In Wirklichkeit ist der Gegensatz zwischen dem einfachen Menschen, der keinen Wahrsager oder Zauberer bemüht, und dem Einfältigen, der sich durch jene leiten läßt, ein recht scharfer. Dieser Gegensatz beschränkt sich nicht auf die Wahl der Informationsquellen des Menschen, sondern zielt vor allem auf die Frage der Verpflichtung gegenüber dem Willen G~ttes. Die Prophetie soll dem Menschen Gebote verkünden, nicht aber seiner Bequemlichkeit dienen. Seine Begegnung mit dem Worte G~ttes über dessen Boten verpflichtet ihn, danach zu handeln. Nicht selten wurde ein Prophet gerade zu denen geschickt, die ihn überhaupt nicht sehen oder hören wollten und die an seinen Zurechtweisungen, milde gesagt, nicht interessiert waren. Doch genau dadurch offenbart sich seine wahre Macht als jemand, der eine die Empfänger verpflichtende Botschaft überbringt, die hingegen meistens vorziehen, sich wie bisher auf verschiedene andere und dubiose Quellen zu stützen, um sich bloß nicht mit den verpflichtenden Worten des Propheten auseinandersetzen zu müssen.

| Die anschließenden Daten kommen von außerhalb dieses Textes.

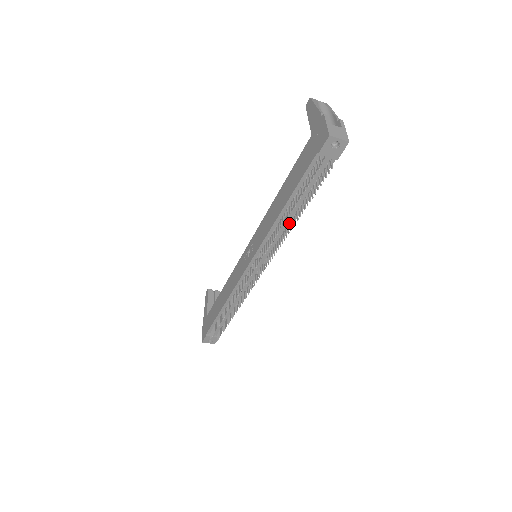
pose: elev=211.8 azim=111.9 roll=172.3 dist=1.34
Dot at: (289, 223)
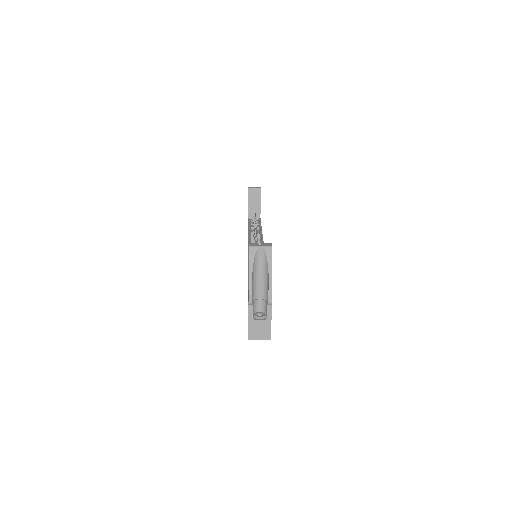
Dot at: occluded
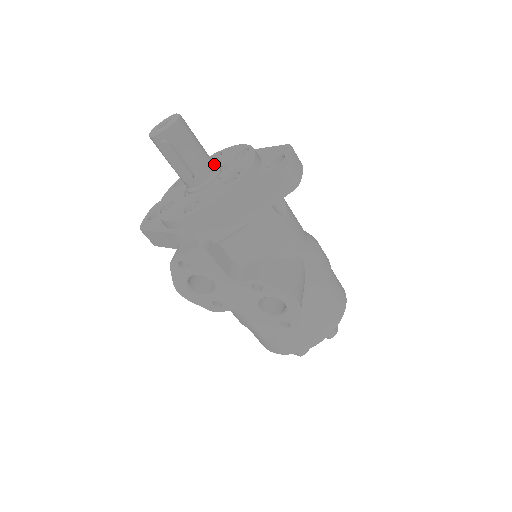
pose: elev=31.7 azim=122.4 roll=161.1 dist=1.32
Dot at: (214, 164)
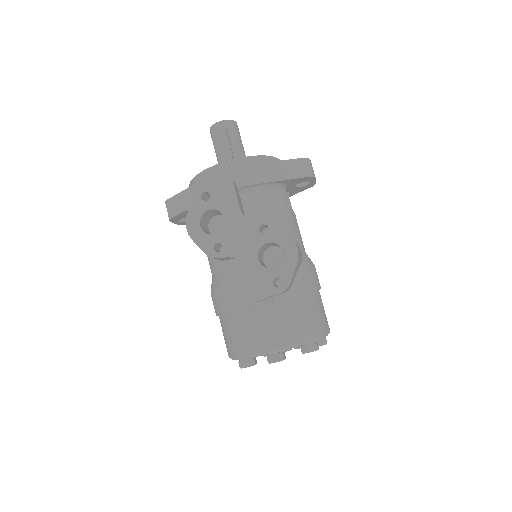
Dot at: occluded
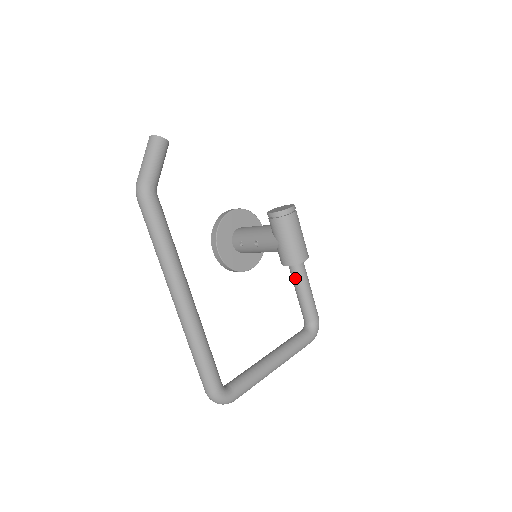
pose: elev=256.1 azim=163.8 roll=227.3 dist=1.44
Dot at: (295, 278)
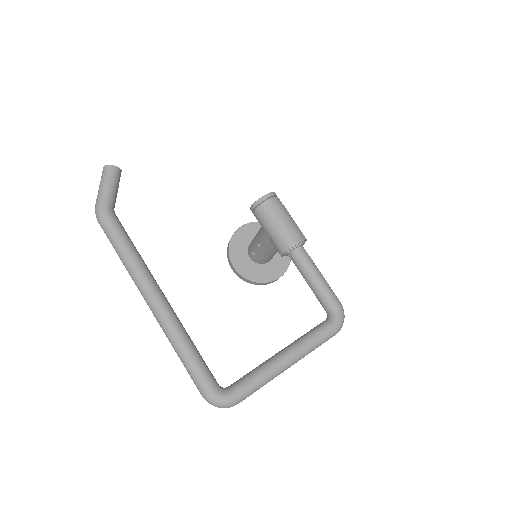
Dot at: (297, 266)
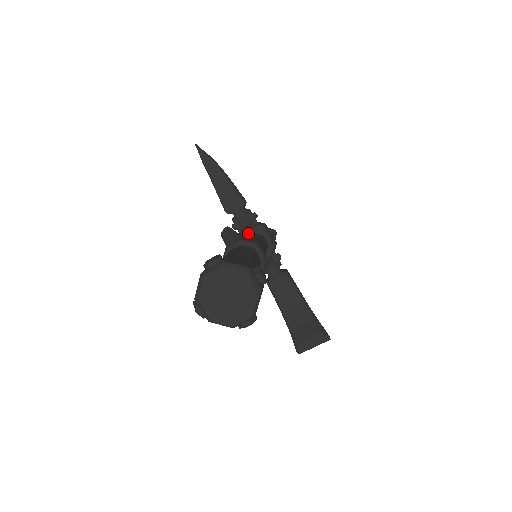
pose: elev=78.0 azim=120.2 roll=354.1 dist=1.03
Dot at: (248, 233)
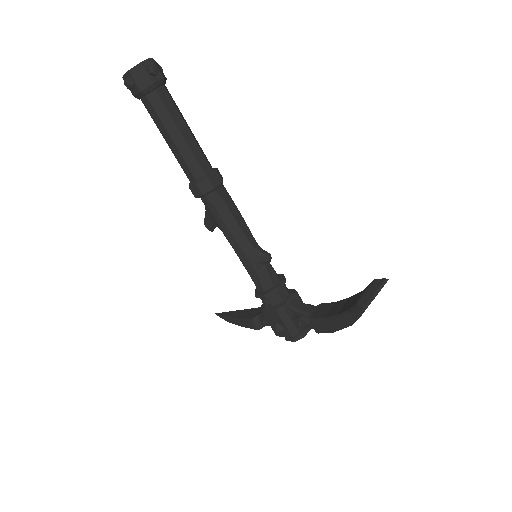
Dot at: occluded
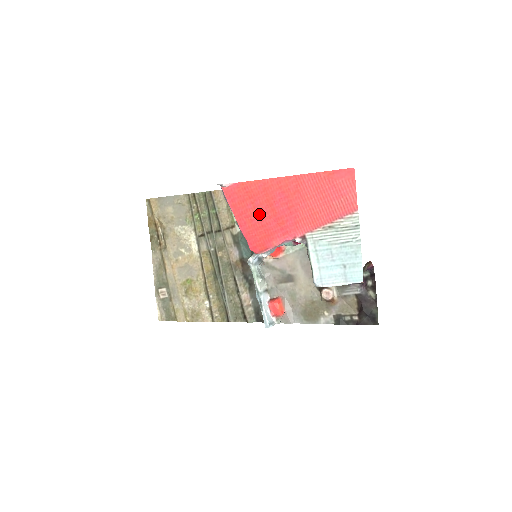
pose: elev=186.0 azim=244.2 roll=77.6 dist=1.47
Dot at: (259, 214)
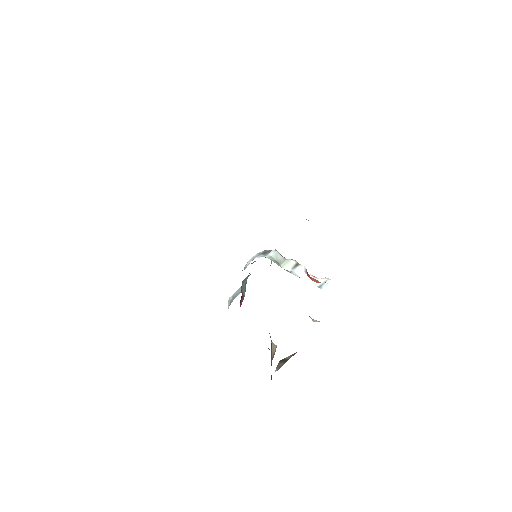
Dot at: occluded
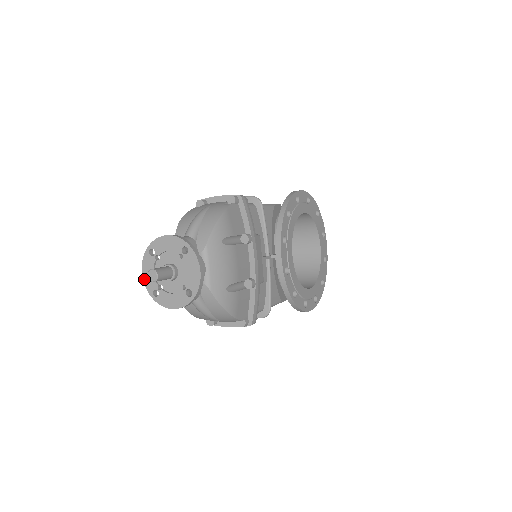
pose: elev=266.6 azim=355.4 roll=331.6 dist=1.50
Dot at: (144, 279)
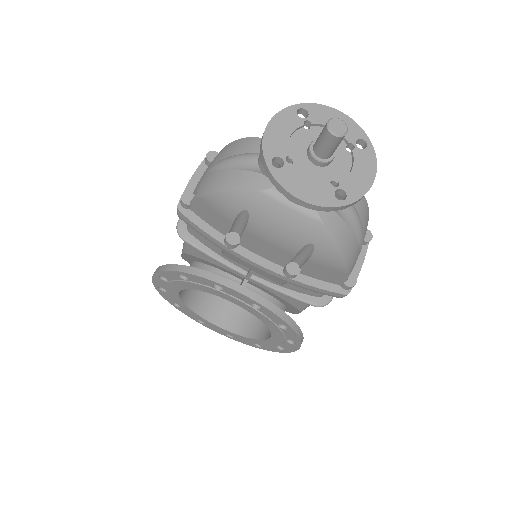
Dot at: (310, 201)
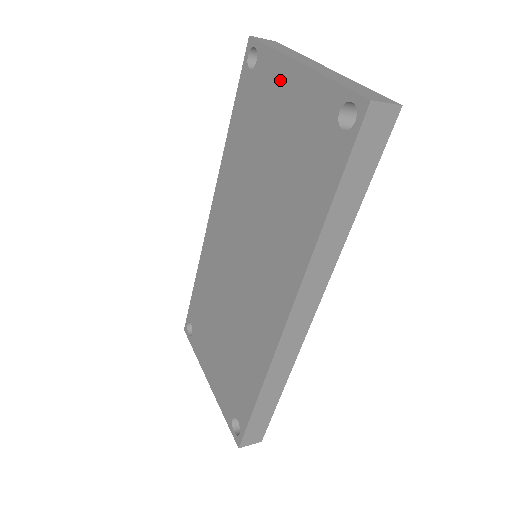
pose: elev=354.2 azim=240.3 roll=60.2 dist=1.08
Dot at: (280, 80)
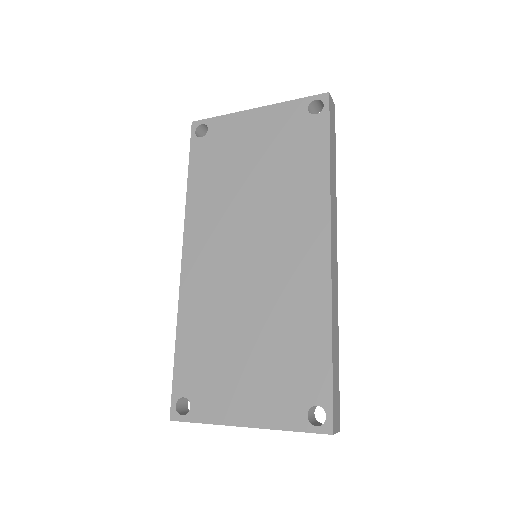
Dot at: (241, 125)
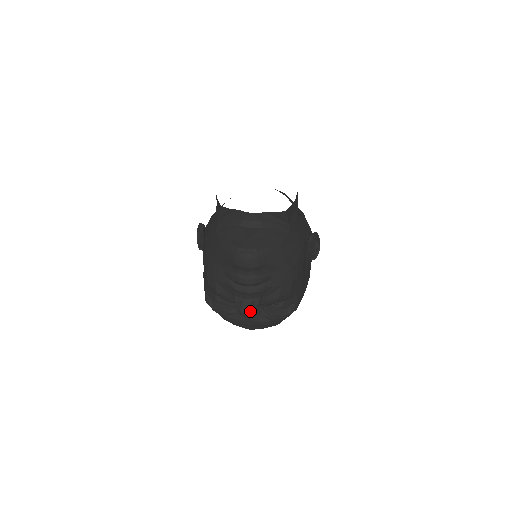
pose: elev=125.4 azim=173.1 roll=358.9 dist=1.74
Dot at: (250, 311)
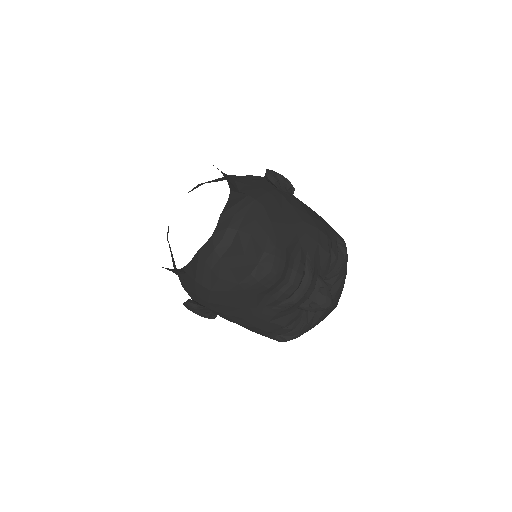
Dot at: (328, 297)
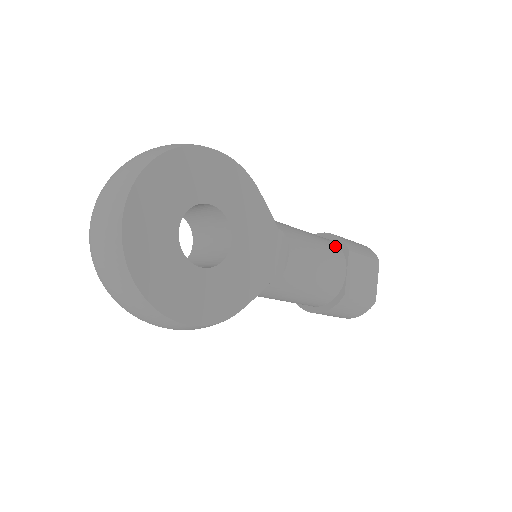
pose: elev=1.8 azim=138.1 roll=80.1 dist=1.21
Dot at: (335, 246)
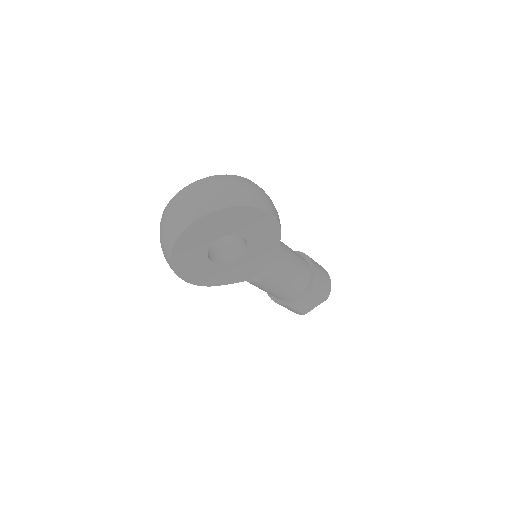
Dot at: (307, 279)
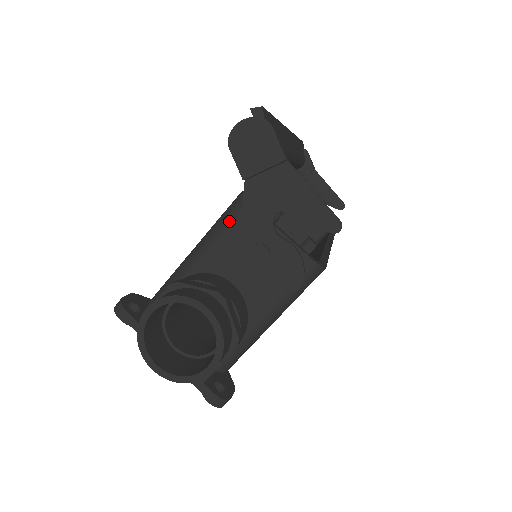
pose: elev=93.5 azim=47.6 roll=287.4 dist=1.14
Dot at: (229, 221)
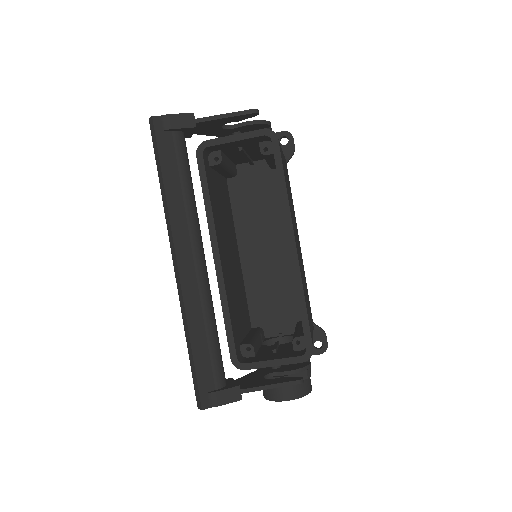
Dot at: occluded
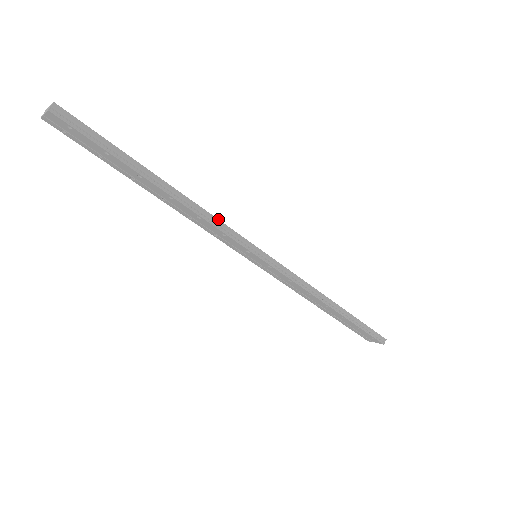
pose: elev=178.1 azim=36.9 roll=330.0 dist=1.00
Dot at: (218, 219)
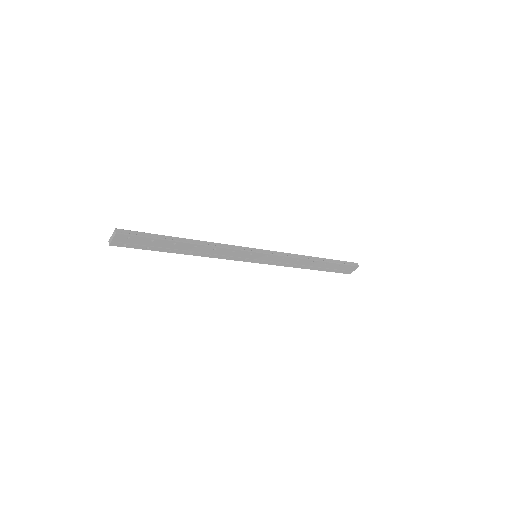
Dot at: (225, 244)
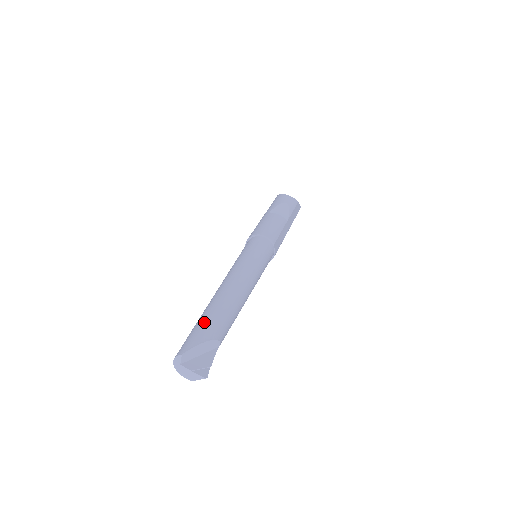
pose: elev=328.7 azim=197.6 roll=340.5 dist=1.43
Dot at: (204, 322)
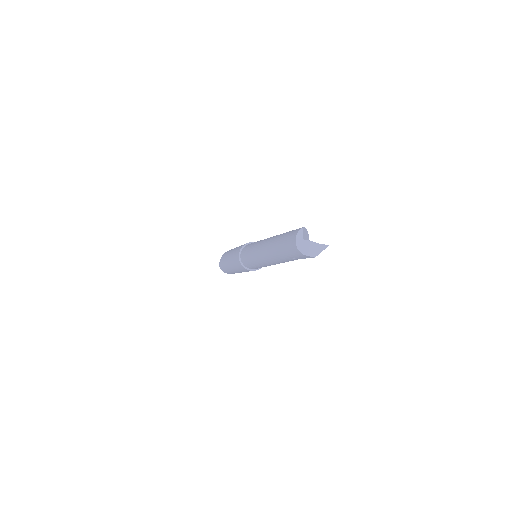
Dot at: (289, 231)
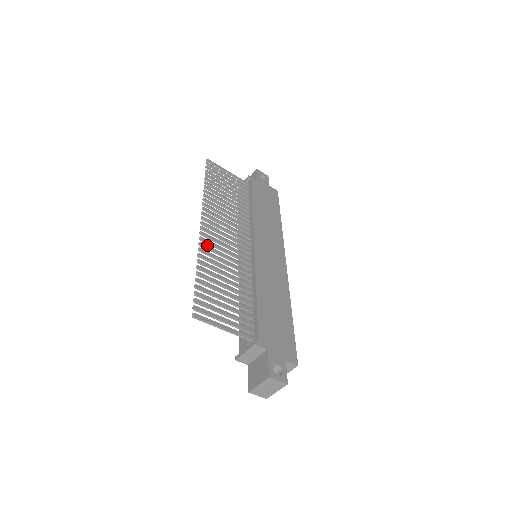
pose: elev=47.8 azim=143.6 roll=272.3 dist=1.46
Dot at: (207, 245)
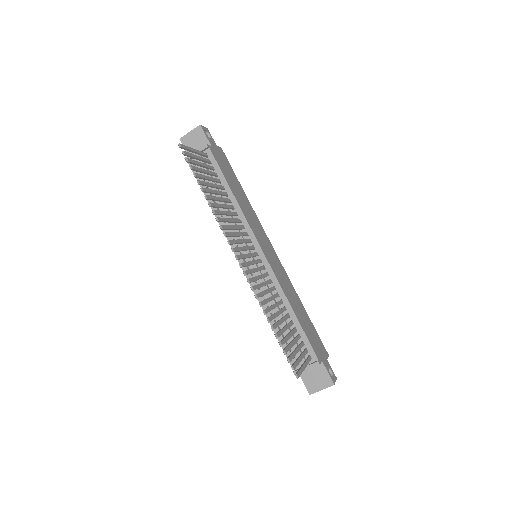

Auch in unseren Tagen erleben wir nicht selten, wenn die Öffentlichkeit die großen Rabbiner mit der Frage bestürmt: „Was wird sein?!“, aber nicht unbedingt zum Erhalt von Anleitung: „Was habe ich dabei zu tun?“. Für die großen Rabbiner besteht sicher ein enger Zusammenhang zwischen diesen beiden Fragen, nicht aber für die Fragesteller, die diese sogar als gegensätzlich empfinden. Das Wissen um die Zukunft soll sie nämlich von Verantwortung befreien, der Erhalt von praktischer Anleitung hingegen verpflichtet in vollem Maße zur Übernahme von Verantwortung, die nicht vom Endresultat abhängt. „Wandle mit ihm [G~tt] in Vollkommenheit und hoffe auf ihn… dann gehörst du ihm an und seinem Anteil“ (Raschikommentar zu Dt. 18,13).